**DIRECTIONS FOR THIS TASK:** Continue the article below about the film Fando y Lis, starting after its last sentence.

Fando y Lis is a 1968 Mexican film directed by Alejandro Jodorowsky in his feature length directorial debut. It is an adaptation of a 1962 play of the same name by Fernando Arrabal, who was working with Jodorowsky on performance art at the time. The film was shot in high-contrast black-and-white on the weekends with a small budget and was first shown at the Acapulco Film Festival in 1968. Fando y Lis stars Sergio Kleiner and Diana Mariscal as the titular pair who embark on a surreal quest in search of Tar, a mythical heaven-like place.

Plot
The film follows Fando (Sergio Klainer) and his paraplegic girlfriend Lis (Diana Mariscal) through a barren, postapocalyptic wasteland in search of the mythical city of Tar, a place where one will know the true nature of eternity, and reach enlightenment. On their journey they see many odd and profoundly disturbing characters and events.

**SOURCE MATERIAL:**

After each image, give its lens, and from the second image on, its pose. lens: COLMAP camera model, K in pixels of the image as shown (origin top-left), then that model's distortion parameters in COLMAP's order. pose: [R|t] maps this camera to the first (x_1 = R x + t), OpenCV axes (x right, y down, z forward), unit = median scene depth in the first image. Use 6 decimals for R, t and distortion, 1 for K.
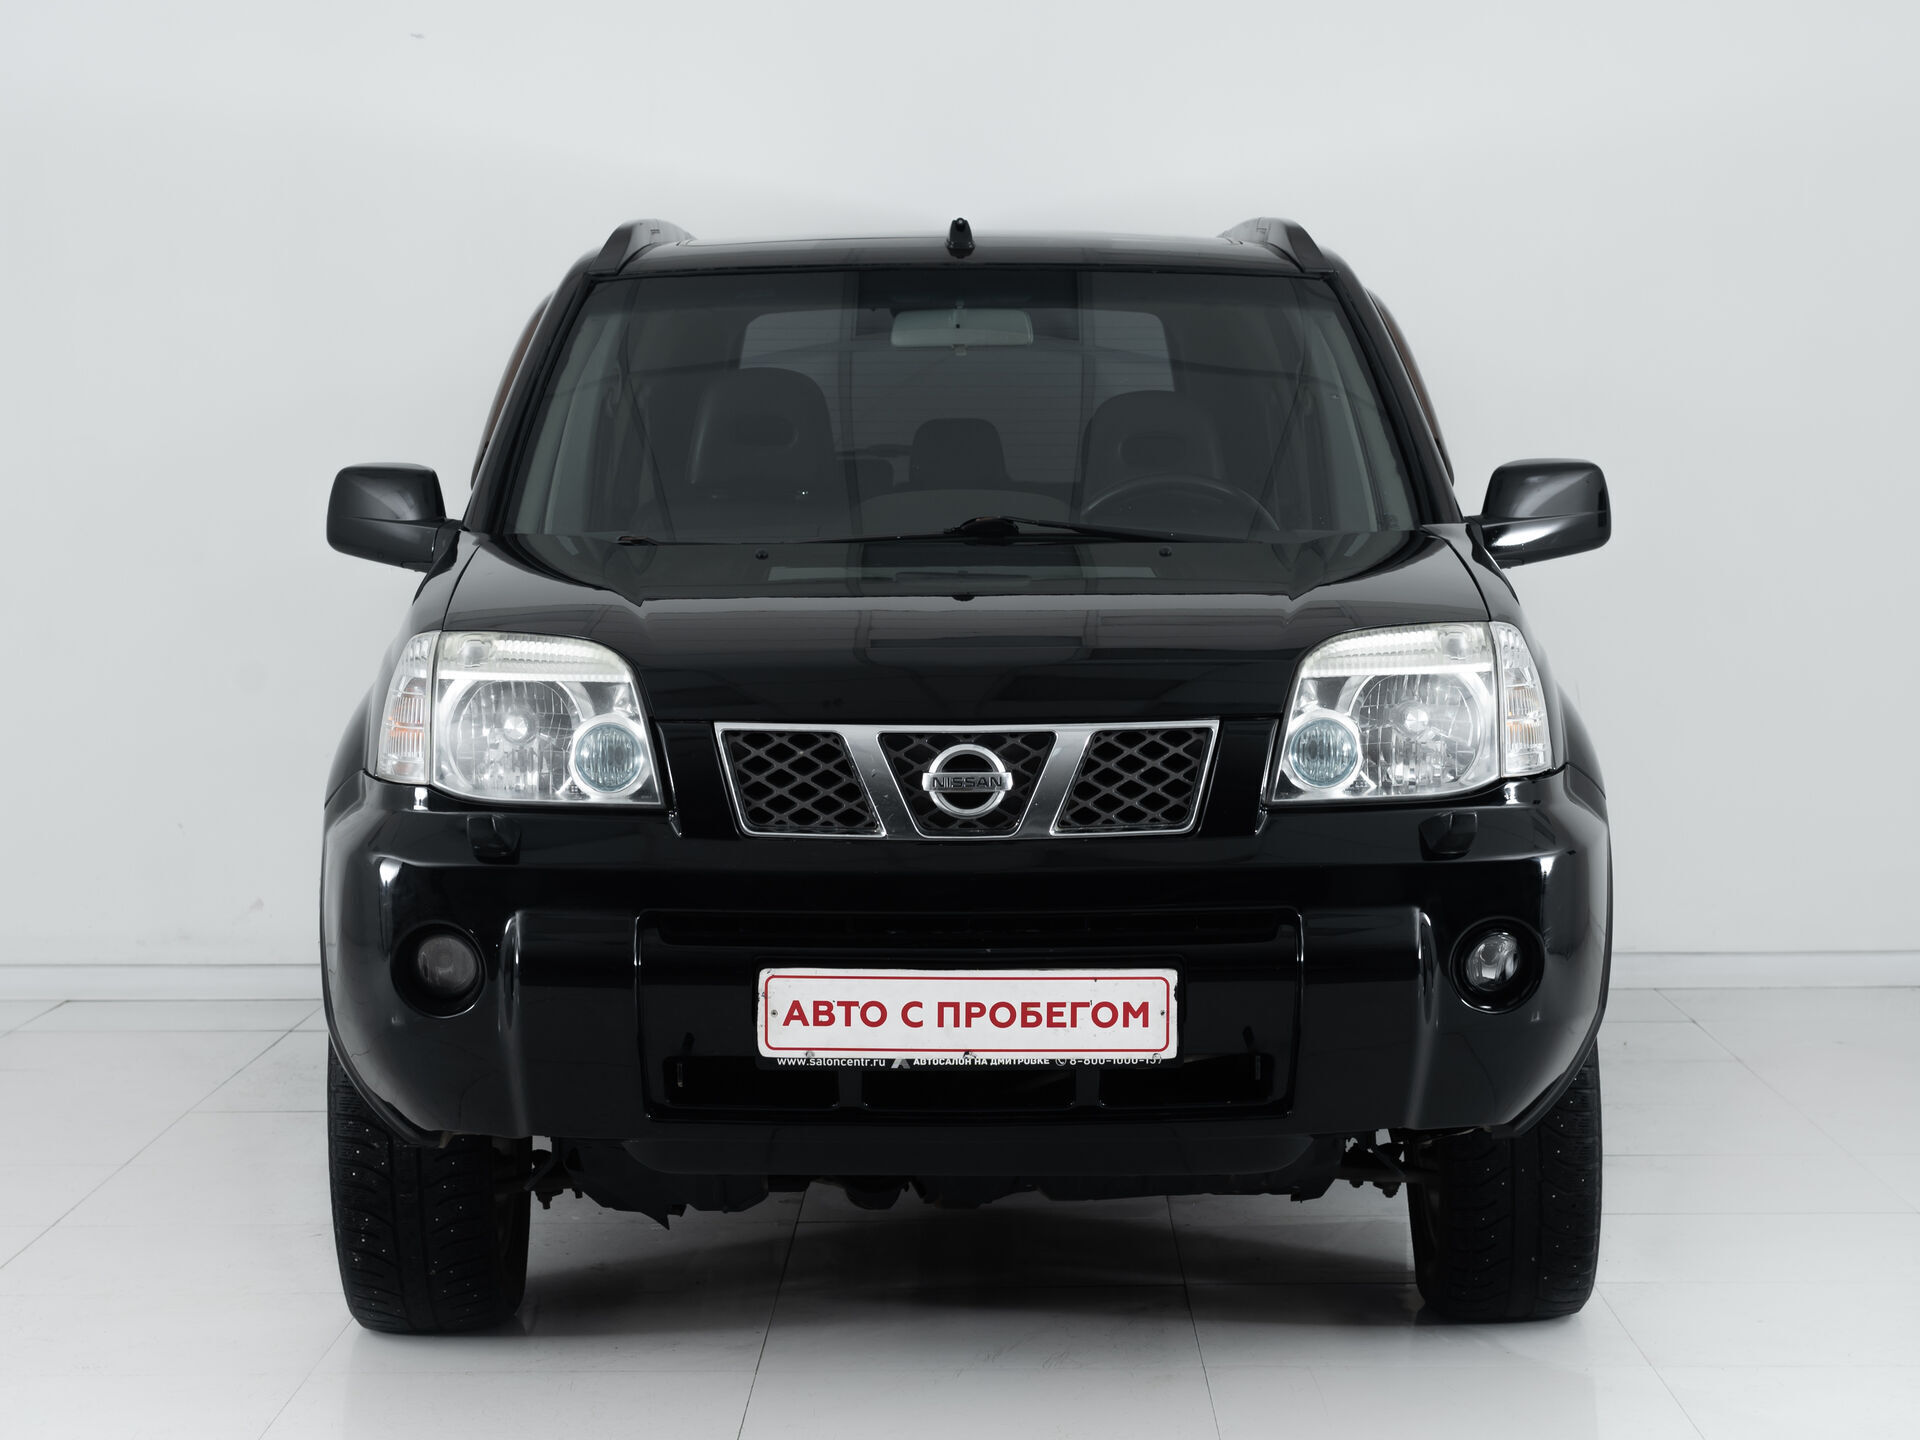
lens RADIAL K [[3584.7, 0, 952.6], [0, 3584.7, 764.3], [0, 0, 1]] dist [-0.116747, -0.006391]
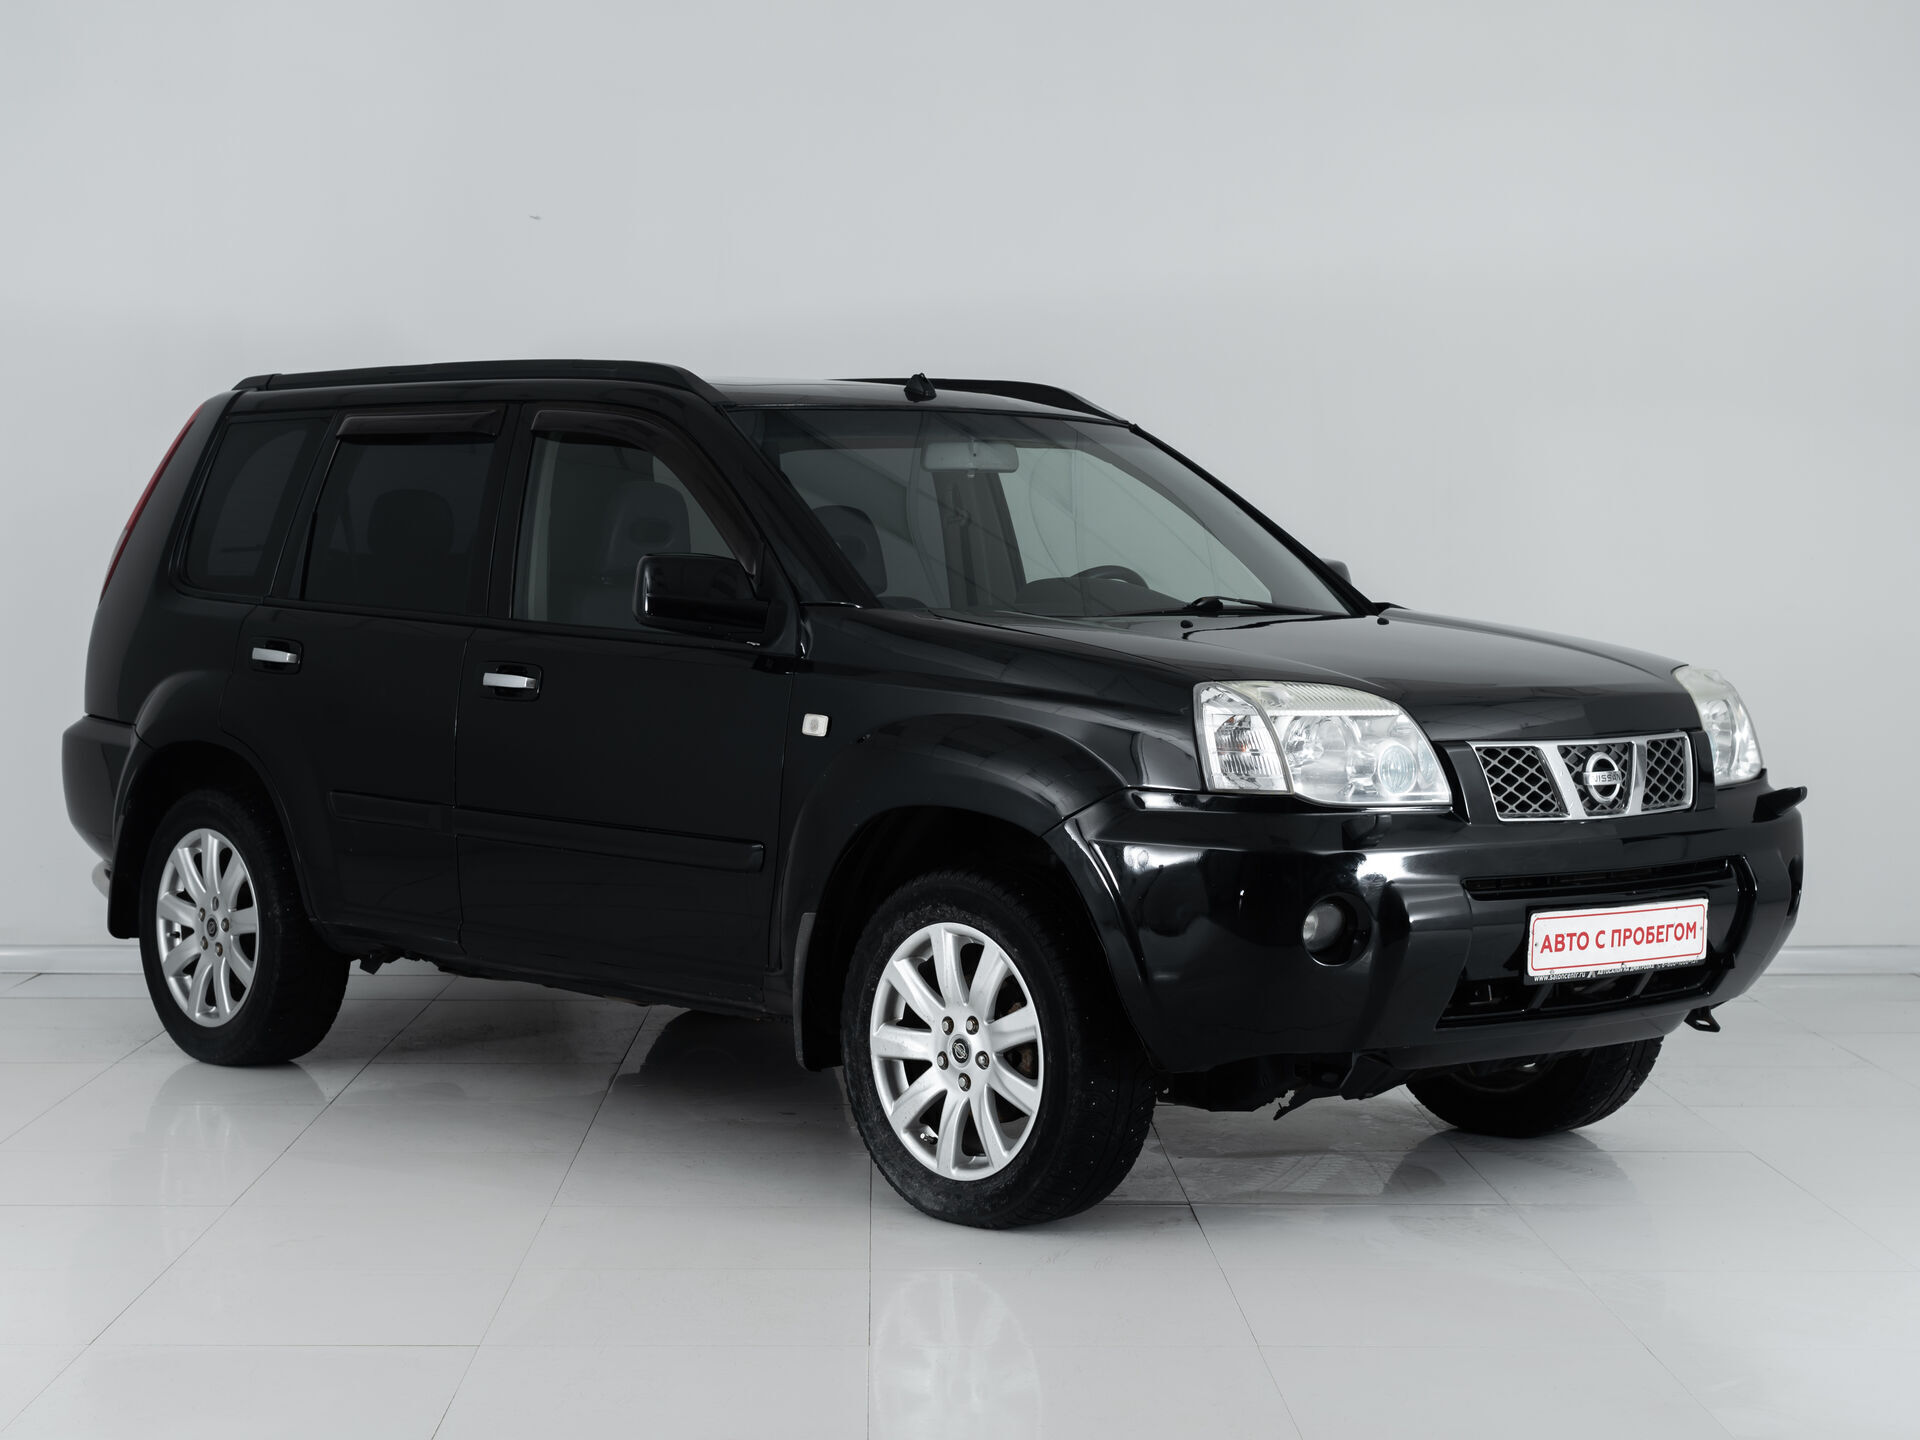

**RESPONSE TO THIS EXERCISE:**
The narrative of the film leaves a lot to the audience's interpretation, as the avant-garde and surreal nature in which the events of the film are presented mimic the workings of the subconscious.

Cast
 Sergio Klainer as Fando
 Diana Mariscal as Lis
 Juan José Arreola as Well-Dressed Man with Book
 Alejandro Jodorowsky as Puppeteer

Release
Fando y Lis premiered at the 1968 Acapulco Film Festival. A full-scale riot subsequently broke out, leading to the film being banned in Mexico. Fando y Lis was shown in New York's 5th Avenue Cinema where it was dubbed, re-edited and cut by 13 minutes. It was shown in London in February 1971, re-titled as Tar Babies, running 98 minutes. It was not released in Mexico until July 1972. 

Fando y Lis received a 4K digital restoration by  ABKCO in 2020. ABKCO partnered with  Alamo Drafthouse to release it on their streaming platform that year and released the film on Blu-ray and DVD in 2021.

Reception
Fando y Lis was released in New York City to generally negative reviews, with many critics comparing it unfavorably to Fellini Satyricon, which had recently opened. It was also criticized for its shock value, while acknowledging its role it surrealist media.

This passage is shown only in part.